■ Work order ■
Reproduce the material below line by line, beginning with its first line and ending with the line that contains "MINIMUM EXPECTED STANDARDS"; leave out pictures.

■ Exercise data ■
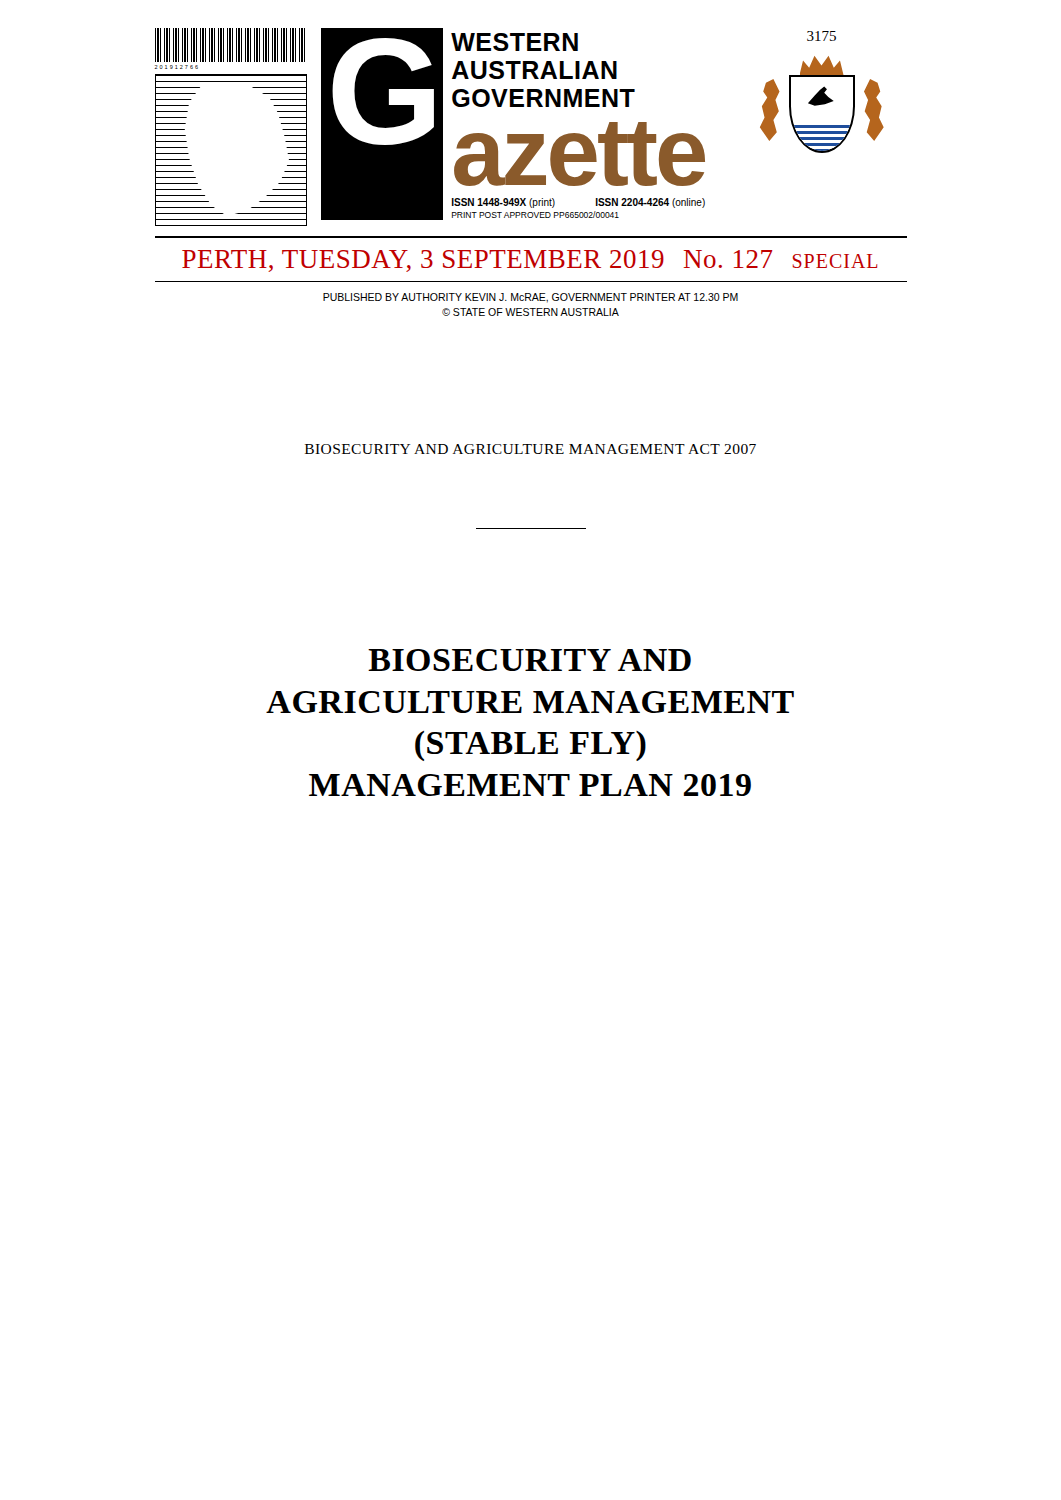201912766
G
WESTERN
AUSTRALIAN
GOVERNMENT
azette
ISSN 1448-949X (print) ISSN 2204-4264 (online)
PRINT POST APPROVED PP665002/00041
3175
PERTH, TUESDAY, 3 SEPTEMBER 2019 No. 127 SPECIAL
PUBLISHED BY AUTHORITY KEVIN J. McRAE, GOVERNMENT PRINTER AT 12.30 PM
© STATE OF WESTERN AUSTRALIA
BIOSECURITY AND AGRICULTURE MANAGEMENT ACT 2007
BIOSECURITY AND
AGRICULTURE MANAGEMENT
(STABLE FLY)
MANAGEMENT PLAN 2019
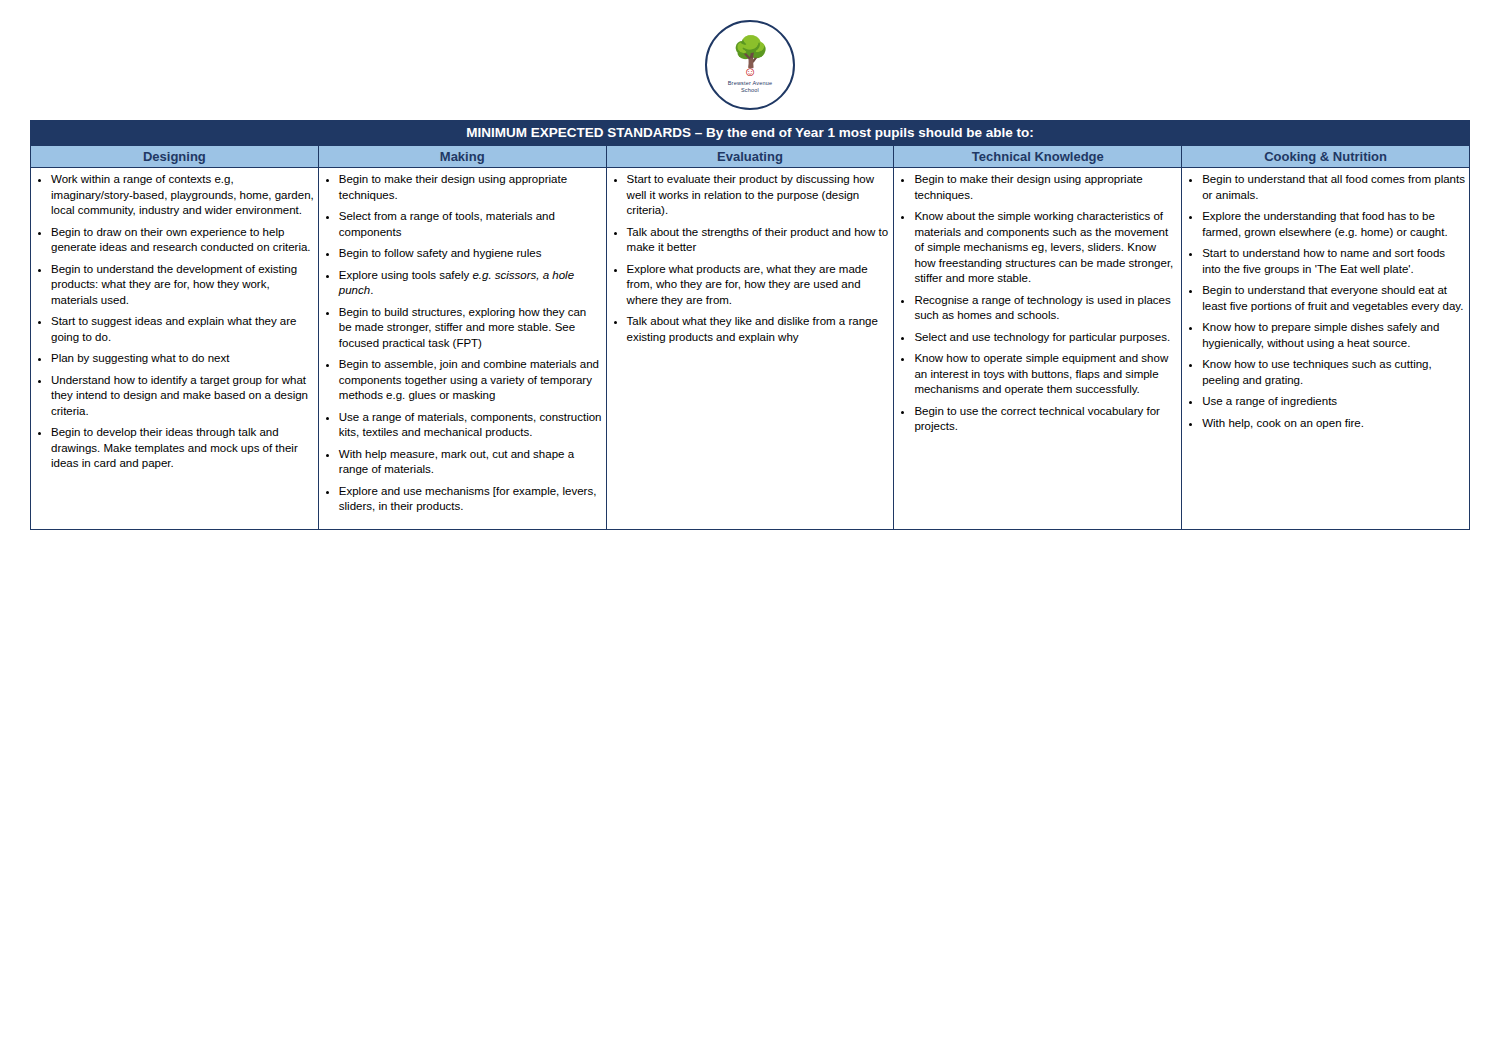🌳 ☺ Brewster Avenue
School
MINIMUM EXPECTED STANDARDS – By the end of Year 1 most pupils should be able to:
| Designing | Making | Evaluating | Technical Knowledge | Cooking & Nutrition |
| --- | --- | --- | --- | --- |
| Work within a range of contexts e.g, imaginary/story-based, playgrounds, home, garden, local community, industry and wider environment. Begin to draw on their own experience to help generate ideas and research conducted on criteria. Begin to understand the development of existing products: what they are for, how they work, materials used. Start to suggest ideas and explain what they are going to do. Plan by suggesting what to do next Understand how to identify a target group for what they intend to design and make based on a design criteria. Begin to develop their ideas through talk and drawings. Make templates and mock ups of their ideas in card and paper. | Begin to make their design using appropriate techniques. Select from a range of tools, materials and components Begin to follow safety and hygiene rules Explore using tools safely e.g. scissors, a hole punch . Begin to build structures, exploring how they can be made stronger, stiffer and more stable. See focused practical task (FPT) Begin to assemble, join and combine materials and components together using a variety of temporary methods e.g. glues or masking Use a range of materials, components, construction kits, textiles and mechanical products. With help measure, mark out, cut and shape a range of materials. Explore and use mechanisms [for example, levers, sliders, in their products. | Start to evaluate their product by discussing how well it works in relation to the purpose (design criteria). Talk about the strengths of their product and how to make it better Explore what products are, what they are made from, who they are for, how they are used and where they are from. Talk about what they like and dislike from a range existing products and explain why | Begin to make their design using appropriate techniques. Know about the simple working characteristics of materials and components such as the movement of simple mechanisms eg, levers, sliders. Know how freestanding structures can be made stronger, stiffer and more stable. Recognise a range of technology is used in places such as homes and schools. Select and use technology for particular purposes. Know how to operate simple equipment and show an interest in toys with buttons, flaps and simple mechanisms and operate them successfully. Begin to use the correct technical vocabulary for projects. | Begin to understand that all food comes from plants or animals. Explore the understanding that food has to be farmed, grown elsewhere (e.g. home) or caught. Start to understand how to name and sort foods into the five groups in 'The Eat well plate'. Begin to understand that everyone should eat at least five portions of fruit and vegetables every day. Know how to prepare simple dishes safely and hygienically, without using a heat source. Know how to use techniques such as cutting, peeling and grating. Use a range of ingredients With help, cook on an open fire. |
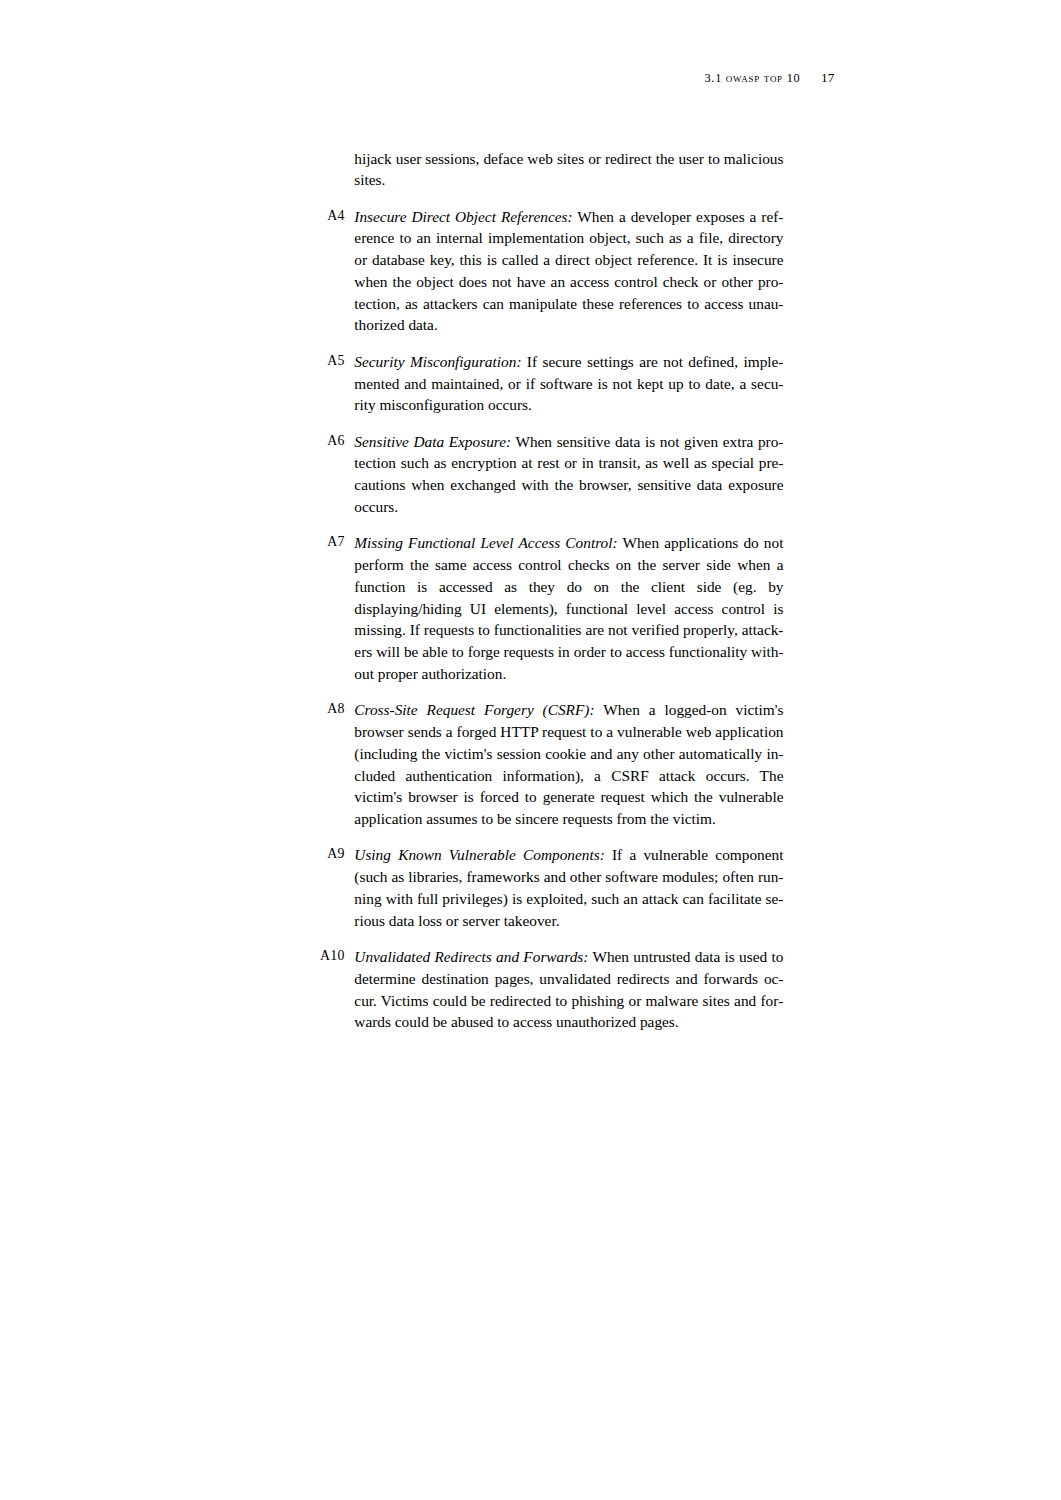3.1 owasp top 1017
hijack user sessions, deface web sites or redirect the user to malicious sites.
A4
Insecure Direct Object References: When a developer exposes a reference to an internal implementation object, such as a file, directory or database key, this is called a direct object reference. It is insecure when the object does not have an access control check or other protection, as attackers can manipulate these references to access unauthorized data.
A5
Security Misconfiguration: If secure settings are not defined, implemented and maintained, or if software is not kept up to date, a security misconfiguration occurs.
A6
Sensitive Data Exposure: When sensitive data is not given extra protection such as encryption at rest or in transit, as well as special precautions when exchanged with the browser, sensitive data exposure occurs.
A7
Missing Functional Level Access Control: When applications do not perform the same access control checks on the server side when a function is accessed as they do on the client side (eg. by displaying/hiding UI elements), functional level access control is missing. If requests to functionalities are not verified properly, attackers will be able to forge requests in order to access functionality without proper authorization.
A8
Cross-Site Request Forgery (CSRF): When a logged-on victim's browser sends a forged HTTP request to a vulnerable web application (including the victim's session cookie and any other automatically included authentication information), a CSRF attack occurs. The victim's browser is forced to generate request which the vulnerable application assumes to be sincere requests from the victim.
A9
Using Known Vulnerable Components: If a vulnerable component (such as libraries, frameworks and other software modules; often running with full privileges) is exploited, such an attack can facilitate serious data loss or server takeover.
A10
Unvalidated Redirects and Forwards: When untrusted data is used to determine destination pages, unvalidated redirects and forwards occur. Victims could be redirected to phishing or malware sites and forwards could be abused to access unauthorized pages.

■ Answer for the task ■
201912766
G
WESTERN
AUSTRALIAN
GOVERNMENT
azette
ISSN 1448-949X (print) ISSN 2204-4264 (online)
PRINT POST APPROVED PP665002/00041
3175
PERTH, TUESDAY, 3 SEPTEMBER 2019 No. 127 SPECIAL
PUBLISHED BY AUTHORITY KEVIN J. McRAE, GOVERNMENT PRINTER AT 12.30 PM
© STATE OF WESTERN AUSTRALIA
BIOSECURITY AND AGRICULTURE MANAGEMENT ACT 2007
BIOSECURITY AND
AGRICULTURE MANAGEMENT
(STABLE FLY)
MANAGEMENT PLAN 2019
🌳 ☺ Brewster Avenue
School
MINIMUM EXPECTED STANDARDS – By the end of Year 1 most pupils should be able to:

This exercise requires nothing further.